Stored data:
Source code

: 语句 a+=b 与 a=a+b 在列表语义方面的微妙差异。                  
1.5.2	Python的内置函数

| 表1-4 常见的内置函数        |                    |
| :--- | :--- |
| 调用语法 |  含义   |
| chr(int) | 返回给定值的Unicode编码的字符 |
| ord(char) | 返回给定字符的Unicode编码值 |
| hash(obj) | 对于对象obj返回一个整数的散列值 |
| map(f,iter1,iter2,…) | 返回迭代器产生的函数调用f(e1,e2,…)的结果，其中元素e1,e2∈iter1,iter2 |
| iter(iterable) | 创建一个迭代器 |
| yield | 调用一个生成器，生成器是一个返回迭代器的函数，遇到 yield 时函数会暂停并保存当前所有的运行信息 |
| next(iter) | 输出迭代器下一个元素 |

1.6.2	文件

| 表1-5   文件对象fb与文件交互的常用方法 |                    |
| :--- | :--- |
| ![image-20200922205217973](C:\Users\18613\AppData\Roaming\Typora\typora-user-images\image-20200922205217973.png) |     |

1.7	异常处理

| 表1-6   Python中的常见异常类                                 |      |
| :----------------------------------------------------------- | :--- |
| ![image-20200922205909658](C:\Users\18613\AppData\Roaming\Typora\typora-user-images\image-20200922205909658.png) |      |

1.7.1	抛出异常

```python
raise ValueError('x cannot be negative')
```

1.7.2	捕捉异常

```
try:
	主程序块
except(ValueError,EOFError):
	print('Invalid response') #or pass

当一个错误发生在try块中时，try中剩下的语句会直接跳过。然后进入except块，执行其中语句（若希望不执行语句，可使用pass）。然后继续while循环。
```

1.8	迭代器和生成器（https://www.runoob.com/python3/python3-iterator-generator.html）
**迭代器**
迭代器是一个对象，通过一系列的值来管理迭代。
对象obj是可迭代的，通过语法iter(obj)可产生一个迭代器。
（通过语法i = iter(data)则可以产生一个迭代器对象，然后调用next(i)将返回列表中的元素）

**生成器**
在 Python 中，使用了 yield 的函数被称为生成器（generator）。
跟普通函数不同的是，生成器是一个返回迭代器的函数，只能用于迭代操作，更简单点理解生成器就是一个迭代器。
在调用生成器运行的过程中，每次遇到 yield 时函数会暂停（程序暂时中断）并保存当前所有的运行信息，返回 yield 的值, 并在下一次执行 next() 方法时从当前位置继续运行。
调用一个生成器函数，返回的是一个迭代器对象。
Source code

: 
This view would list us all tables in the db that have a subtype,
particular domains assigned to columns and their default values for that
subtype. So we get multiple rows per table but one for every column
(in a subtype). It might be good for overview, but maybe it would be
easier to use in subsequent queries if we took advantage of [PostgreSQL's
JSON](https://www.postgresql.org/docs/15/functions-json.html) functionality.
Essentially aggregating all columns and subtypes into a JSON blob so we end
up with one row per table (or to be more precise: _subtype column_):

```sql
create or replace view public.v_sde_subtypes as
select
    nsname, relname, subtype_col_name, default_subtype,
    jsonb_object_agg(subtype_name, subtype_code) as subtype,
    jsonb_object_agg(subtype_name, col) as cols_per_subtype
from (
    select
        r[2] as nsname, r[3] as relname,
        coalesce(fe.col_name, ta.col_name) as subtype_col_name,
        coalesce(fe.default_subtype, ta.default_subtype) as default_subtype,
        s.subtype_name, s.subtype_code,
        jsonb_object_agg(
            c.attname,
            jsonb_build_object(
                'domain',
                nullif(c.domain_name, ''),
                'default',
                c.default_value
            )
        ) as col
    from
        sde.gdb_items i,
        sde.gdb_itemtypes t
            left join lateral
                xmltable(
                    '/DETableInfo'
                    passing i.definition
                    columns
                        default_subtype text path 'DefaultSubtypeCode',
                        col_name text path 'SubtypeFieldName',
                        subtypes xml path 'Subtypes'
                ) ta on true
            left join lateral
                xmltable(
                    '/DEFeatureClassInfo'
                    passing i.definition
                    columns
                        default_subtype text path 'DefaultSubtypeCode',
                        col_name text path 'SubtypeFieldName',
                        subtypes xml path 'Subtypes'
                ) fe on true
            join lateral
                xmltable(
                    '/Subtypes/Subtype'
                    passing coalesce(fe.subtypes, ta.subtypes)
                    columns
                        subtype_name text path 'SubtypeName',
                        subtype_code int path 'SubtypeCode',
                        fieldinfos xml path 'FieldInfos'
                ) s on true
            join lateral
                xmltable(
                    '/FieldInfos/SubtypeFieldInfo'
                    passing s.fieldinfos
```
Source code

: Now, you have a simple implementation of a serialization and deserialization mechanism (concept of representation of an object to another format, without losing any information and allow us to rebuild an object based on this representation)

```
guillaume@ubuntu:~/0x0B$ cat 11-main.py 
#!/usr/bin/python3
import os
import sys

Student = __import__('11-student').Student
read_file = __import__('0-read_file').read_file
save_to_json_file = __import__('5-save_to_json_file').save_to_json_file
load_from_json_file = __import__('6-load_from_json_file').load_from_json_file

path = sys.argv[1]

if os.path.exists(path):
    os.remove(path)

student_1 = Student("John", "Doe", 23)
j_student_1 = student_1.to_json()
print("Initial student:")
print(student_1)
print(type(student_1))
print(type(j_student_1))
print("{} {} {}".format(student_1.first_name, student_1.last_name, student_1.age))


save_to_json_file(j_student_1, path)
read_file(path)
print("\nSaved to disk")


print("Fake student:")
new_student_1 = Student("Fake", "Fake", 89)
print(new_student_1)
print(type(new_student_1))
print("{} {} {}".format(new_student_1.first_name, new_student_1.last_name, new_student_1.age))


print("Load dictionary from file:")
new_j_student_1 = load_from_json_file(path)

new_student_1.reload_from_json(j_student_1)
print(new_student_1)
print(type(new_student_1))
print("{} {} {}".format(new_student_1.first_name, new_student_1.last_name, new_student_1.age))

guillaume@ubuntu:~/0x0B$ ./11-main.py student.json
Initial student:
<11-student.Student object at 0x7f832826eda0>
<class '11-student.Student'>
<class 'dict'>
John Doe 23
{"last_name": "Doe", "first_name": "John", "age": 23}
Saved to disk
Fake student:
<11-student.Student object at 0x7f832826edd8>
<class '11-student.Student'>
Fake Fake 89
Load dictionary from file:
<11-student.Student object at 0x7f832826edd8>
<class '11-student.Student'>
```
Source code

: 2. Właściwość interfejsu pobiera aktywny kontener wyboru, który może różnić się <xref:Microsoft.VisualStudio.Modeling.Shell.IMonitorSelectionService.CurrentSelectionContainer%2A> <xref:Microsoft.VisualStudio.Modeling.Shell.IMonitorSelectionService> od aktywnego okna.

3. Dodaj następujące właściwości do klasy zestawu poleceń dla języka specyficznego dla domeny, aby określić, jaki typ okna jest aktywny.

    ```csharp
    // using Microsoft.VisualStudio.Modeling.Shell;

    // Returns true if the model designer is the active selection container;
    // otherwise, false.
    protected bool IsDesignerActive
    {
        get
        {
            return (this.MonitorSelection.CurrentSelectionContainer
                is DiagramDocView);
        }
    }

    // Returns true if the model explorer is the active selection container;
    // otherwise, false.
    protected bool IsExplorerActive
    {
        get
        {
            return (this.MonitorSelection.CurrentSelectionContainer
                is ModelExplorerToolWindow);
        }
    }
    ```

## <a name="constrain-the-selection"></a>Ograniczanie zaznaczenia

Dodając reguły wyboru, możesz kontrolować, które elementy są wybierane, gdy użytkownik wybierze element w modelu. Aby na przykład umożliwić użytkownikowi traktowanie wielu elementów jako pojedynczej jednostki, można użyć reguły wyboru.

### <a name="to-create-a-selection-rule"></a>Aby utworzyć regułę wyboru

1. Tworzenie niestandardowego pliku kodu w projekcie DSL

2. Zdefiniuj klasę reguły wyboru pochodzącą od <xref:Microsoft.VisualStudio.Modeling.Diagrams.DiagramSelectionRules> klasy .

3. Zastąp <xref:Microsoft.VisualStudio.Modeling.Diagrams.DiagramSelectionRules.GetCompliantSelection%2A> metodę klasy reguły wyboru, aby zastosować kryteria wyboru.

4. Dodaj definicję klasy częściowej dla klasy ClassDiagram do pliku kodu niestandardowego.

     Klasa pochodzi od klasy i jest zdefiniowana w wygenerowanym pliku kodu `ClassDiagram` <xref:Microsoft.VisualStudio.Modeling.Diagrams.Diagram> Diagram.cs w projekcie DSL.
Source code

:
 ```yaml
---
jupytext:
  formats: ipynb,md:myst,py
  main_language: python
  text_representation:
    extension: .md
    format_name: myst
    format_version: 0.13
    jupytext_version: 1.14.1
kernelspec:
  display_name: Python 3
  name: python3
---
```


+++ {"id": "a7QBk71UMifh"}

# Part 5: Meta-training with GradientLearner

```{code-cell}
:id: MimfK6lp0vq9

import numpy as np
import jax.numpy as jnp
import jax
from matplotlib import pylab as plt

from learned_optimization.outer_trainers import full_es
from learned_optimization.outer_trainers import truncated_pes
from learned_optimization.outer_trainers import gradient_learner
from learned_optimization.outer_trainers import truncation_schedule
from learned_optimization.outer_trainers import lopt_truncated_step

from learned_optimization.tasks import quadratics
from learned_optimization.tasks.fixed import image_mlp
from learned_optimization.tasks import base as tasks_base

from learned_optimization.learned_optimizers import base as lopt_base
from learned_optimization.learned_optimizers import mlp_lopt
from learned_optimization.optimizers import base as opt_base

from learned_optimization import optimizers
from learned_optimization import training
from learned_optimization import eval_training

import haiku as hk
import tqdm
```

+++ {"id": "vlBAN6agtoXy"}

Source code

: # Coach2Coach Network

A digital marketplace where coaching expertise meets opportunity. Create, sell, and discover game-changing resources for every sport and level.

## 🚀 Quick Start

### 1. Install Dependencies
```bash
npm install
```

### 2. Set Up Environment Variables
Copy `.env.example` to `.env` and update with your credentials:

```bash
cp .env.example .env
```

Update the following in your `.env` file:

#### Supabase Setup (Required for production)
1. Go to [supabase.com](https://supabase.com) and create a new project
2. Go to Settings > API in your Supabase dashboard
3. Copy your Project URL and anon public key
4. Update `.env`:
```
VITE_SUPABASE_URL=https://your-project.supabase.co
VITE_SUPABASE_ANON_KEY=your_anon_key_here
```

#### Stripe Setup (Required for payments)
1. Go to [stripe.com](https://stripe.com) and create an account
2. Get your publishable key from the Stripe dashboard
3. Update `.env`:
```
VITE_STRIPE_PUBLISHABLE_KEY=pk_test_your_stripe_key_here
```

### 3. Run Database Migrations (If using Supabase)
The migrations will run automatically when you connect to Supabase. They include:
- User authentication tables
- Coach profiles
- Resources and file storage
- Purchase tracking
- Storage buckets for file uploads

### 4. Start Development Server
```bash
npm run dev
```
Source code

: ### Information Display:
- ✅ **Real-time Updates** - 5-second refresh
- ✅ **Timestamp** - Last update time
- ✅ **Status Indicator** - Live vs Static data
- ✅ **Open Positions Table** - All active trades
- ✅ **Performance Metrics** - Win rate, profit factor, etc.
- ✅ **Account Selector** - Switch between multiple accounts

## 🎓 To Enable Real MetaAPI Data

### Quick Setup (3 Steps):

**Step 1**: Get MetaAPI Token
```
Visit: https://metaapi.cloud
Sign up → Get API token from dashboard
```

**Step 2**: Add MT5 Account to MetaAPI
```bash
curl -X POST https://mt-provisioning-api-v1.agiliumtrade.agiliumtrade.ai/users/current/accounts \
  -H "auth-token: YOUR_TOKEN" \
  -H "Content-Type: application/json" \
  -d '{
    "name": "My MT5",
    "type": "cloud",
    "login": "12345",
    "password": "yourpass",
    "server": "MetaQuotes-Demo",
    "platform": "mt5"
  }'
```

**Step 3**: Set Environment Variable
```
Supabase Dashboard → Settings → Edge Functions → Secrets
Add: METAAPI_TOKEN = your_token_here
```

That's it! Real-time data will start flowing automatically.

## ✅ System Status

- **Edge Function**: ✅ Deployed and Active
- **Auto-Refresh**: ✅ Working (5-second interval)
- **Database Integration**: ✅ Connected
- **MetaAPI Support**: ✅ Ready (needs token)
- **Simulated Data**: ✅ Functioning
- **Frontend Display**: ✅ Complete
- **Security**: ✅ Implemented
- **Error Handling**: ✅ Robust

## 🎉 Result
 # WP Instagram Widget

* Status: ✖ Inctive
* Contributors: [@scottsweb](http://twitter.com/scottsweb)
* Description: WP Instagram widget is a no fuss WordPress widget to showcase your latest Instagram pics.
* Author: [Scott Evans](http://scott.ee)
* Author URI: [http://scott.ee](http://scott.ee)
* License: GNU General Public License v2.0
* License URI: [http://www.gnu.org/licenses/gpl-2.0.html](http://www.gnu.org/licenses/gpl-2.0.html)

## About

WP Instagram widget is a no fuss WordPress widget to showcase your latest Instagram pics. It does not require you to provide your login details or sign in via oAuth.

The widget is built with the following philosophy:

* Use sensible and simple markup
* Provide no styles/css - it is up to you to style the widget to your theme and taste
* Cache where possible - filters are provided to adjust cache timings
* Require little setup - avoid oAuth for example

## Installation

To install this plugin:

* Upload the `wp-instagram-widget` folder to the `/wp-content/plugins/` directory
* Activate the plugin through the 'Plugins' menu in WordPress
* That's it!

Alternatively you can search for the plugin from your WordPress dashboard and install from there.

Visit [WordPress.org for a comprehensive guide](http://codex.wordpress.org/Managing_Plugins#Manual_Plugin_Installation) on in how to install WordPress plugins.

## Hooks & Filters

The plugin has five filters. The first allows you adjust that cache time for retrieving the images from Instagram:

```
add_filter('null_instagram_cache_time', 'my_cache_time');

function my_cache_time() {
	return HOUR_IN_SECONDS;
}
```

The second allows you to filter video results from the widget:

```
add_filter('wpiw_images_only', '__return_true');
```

__WHAT YOU SHOULD DO__. For each line of the entries that contains the word "wyboru", make a copy.

__RESPONSE__.
: 2. Właściwość interfejsu pobiera aktywny kontener wyboru, który może różnić się <xref:Microsoft.VisualStudio.Modeling.Shell.IMonitorSelectionService.CurrentSelectionContainer%2A> <xref:Microsoft.VisualStudio.Modeling.Shell.IMonitorSelectionService> od aktywnego okna.
Dodając reguły wyboru, możesz kontrolować, które elementy są wybierane, gdy użytkownik wybierze element w modelu. Aby na przykład umożliwić użytkownikowi traktowanie wielu elementów jako pojedynczej jednostki, można użyć reguły wyboru.
### <a name="to-create-a-selection-rule"></a>Aby utworzyć regułę wyboru
2. Zdefiniuj klasę reguły wyboru pochodzącą od <xref:Microsoft.VisualStudio.Modeling.Diagrams.DiagramSelectionRules> klasy .
3. Zastąp <xref:Microsoft.VisualStudio.Modeling.Diagrams.DiagramSelectionRules.GetCompliantSelection%2A> metodę klasy reguły wyboru, aby zastosować kryteria wyboru.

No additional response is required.